11/10/2021
Jantar de Lobitangas em 9 de Outubro de 2021
Antes de continuar, quero pedir desculpa aos que irão ver, e ver-se, nas fotos, uma vez que as mesmas não têm a qualidade que deviam, tudo fruto de uma desatenção minha, desde início. F**a aqui o meu sincero pedido de desculpas e o comprometimento de que, para a próxima, tentarei ser mais rigoroso.
Seguidamente, quero aqui deixar a minha muito sentida homenagem, à persistência e sentido de organização demonstrado pela São Pernadas, Tina Leite Velho e Zé Cunha. Correu tudo pelo melhor, sendo de realçar que nós, os utentes, não tivemos qualquer preocupação senão, sentar, palrar e comer. Muitos parabéns aos três.
Depois dos tempos negros por que todos passámos, primeiro em prisão domiciliária, depois açaimados na rua e locais públicos, como se de delinquentes se tratasse, este encontro foi altamente revigorante e bem mais prenhe de entusiasmo que os anteriores.
Sentimo-nos, de novo, normais!
Esta gente que foi uma diáspora – ou será agora que o é? – sempre soube confraternizar, como aprenderam na juventude vivida em pleno, num espírito de liberdade, essa que não voltarão a ter, sempre foi muito efusiva, muito quente no carinho, naquele que se sente como verdadeiro, excluindo, claro algumas pessoas que não sabem que vivem no planeta Terra…mas também já não vão a tempo. Ser distinto, elevado, não é ser snob, têm de se olhar, com os olhos da alma, para o espelho que, por certo terão. O chá é para se tomar devagarinho, mas desde a nascença!
Eu, na minha qualidade de “lobitanga em fase de teste”, aceite pela maioria dos ali presentes, por vezes tenho o fígado muito inflamado e, para ser minimamente polido com algumas pessoas, esboço um sorriso meio amarelo e digo: Pois!
Perdoar-me-ão estes desabafos, mas estavam aqui atravessados na garganta, e como podia se Covid, achei melhor expeli-los de imediato.
A alegria de todos foi muito prazerosa de se observar. Sentir um ambiente de genuína felicidade do reencontro, alguns por não se verem desde o início da pandemia, outros há muito mais tempo. O hiato compreendido entre a juventude o os dias de hoje é enorme, mas todos recordam com saudade os longínquos anos duma juventude vivida a todo o gás, agora revividos como se de há meia dúzia de meses se tratasse.

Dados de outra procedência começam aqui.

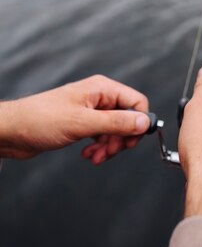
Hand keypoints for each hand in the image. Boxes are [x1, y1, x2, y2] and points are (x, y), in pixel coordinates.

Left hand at [0, 75, 149, 163]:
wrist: (12, 131)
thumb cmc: (40, 120)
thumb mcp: (82, 123)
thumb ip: (116, 122)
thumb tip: (144, 122)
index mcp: (102, 89)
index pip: (136, 102)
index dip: (138, 122)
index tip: (131, 142)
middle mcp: (98, 97)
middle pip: (127, 118)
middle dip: (121, 139)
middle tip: (109, 152)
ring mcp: (90, 110)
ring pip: (115, 130)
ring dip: (109, 147)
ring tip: (95, 158)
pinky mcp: (82, 123)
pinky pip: (101, 136)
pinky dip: (99, 148)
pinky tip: (88, 155)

Vim de coração cheio da alegria de ver alguns amigos do coração, cuja amizade, graças à Zezinha ou Mizé, me apresentou e, com os quais pretendo manter uma relação de amizade forte e profícua.
Atrevo-me por isso, a regozijar-me por ter podido assistir, de camarote, à satisfação generalizada deste grupo de amigos de longa data.
Em cada lobitanga flameja uma alma sequiosa de reviver outros tempos, ainda que de forma fugaz, e em simultâneo sentem-se pairar os flamingos da memória colectiva daquela grande, ainda hoje, cidade.
“Deu-nos música” o Carlão que animou, como só ele o sabe fazer, estas horas de bem-estar.
Fico muito grato por a maior parte de vós, me aceitar como se vosso conterrâneo fosse, é para mim uma honra.
F**a aqui a muita homenagem a todos aqueles que aceitaram ser fotografados e, os que o não quiseram o meu agradecimento por terem tido a força de dizer que não o queriam ser.
As fotos são vossas, comentem, digam mal do fotógrafo, partilhar, façam aquilo que vos apetecer, solicitando eu unicamente que mantenha, cada um de vós a integridade de cada frame.